Like a broken record, Master Gardener Bess Moffatt asked folks in line which tree they wanted to take home.
"I'll have one of these," one lady said as she pointed to the Sawtooth oak.
"Okay," Moffatt says and grabs the seedling. "Good luck."
No more instructions are needed.
"Very low maintenance, most of your trees are like that," Moffatt says.
"The main thing to remember is to plant them at the depth they were planted in the nursery originally. There'll be a soil line on the tree that kind of denotes that," Jackson County Extension Services Manager Walter Walker says.
Hundreds of people came by the Pascagoula Recreation Center looking for a free tree.
Post Katrina, healthy ones are in short supply.
"They preserve the soil, they keep erosion down and give wonderful shade. It'll be awhile before these give any shade.

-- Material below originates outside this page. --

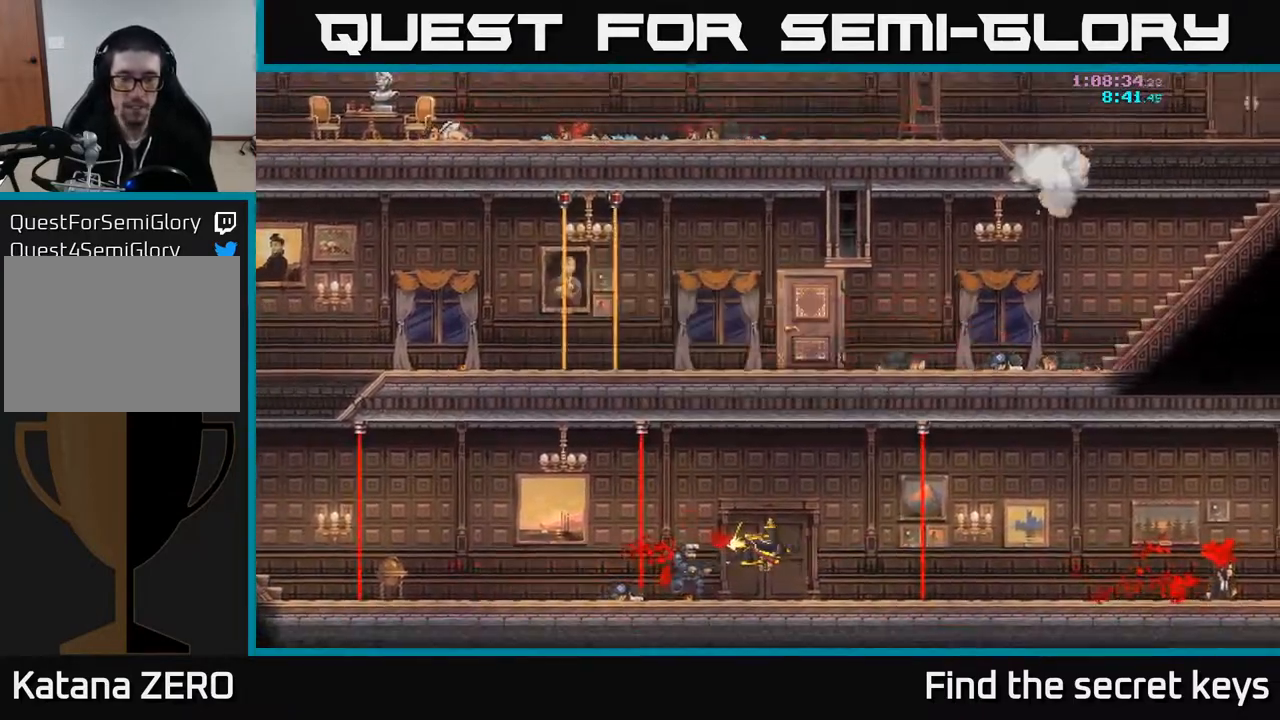
{"buttons": [], "left_stick": "center", "right_stick": "center", "events": [[17, "X", "up"]]}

Maybe the next generation," Pascagoula resident Anne Moore says.
But that doesn't bother Bryon King. He knows a good looking lawn takes time.
"They make the yard look good. I like to have a pretty yard," King says.

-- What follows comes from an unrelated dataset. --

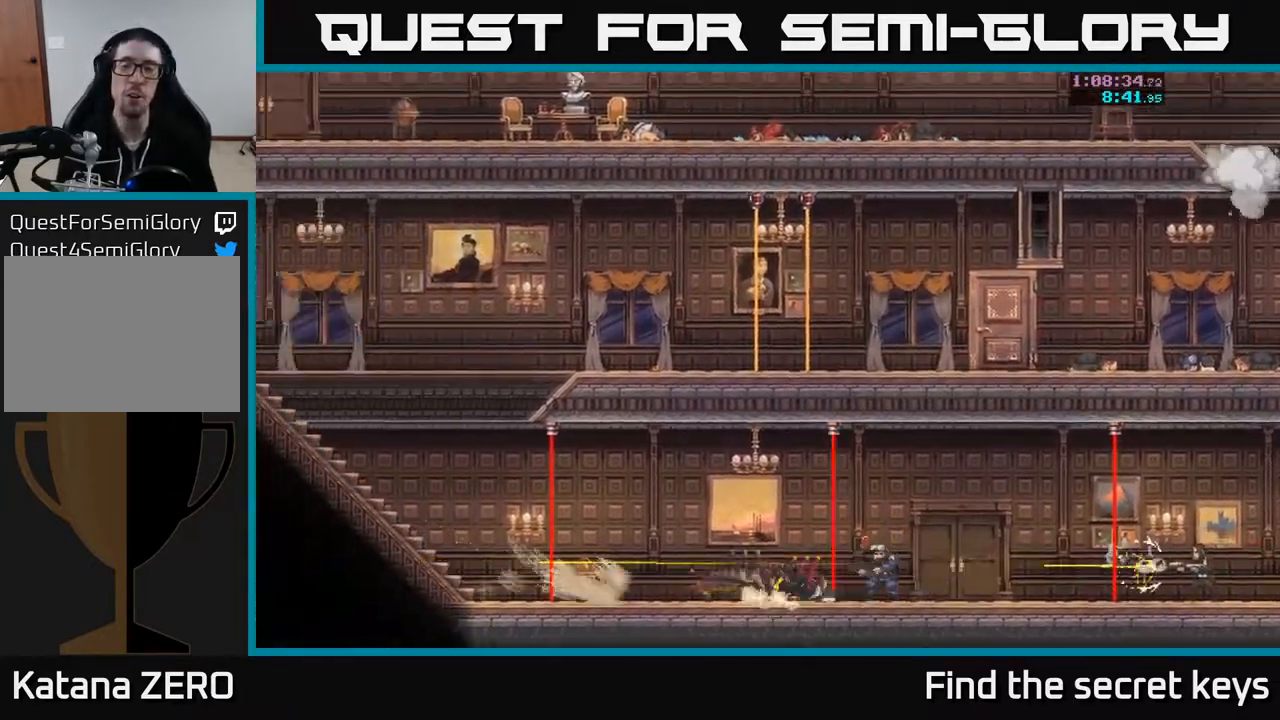
{"buttons": [], "left_stick": "center", "right_stick": "center", "events": []}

Curtis Nelson stopped by for some seedlings too.
The trees Nelson planted before Katrina aren't doing too well.
"That's what I'm talking about. Get some nature going on here," Nelson says as he plants a tree in his backyard.
Nelson hopes he and this seedling can grow old together.
"It's going to be a few years, but I hope my grand kids be under there one day drinking tea. That'll be all right with me," Nelson adds.
Jackson County, Florida partnered up with Jackson County, Mississippi to donate some of the trees. They brought in some 1500 trees including live oaks, pecan, and green ash.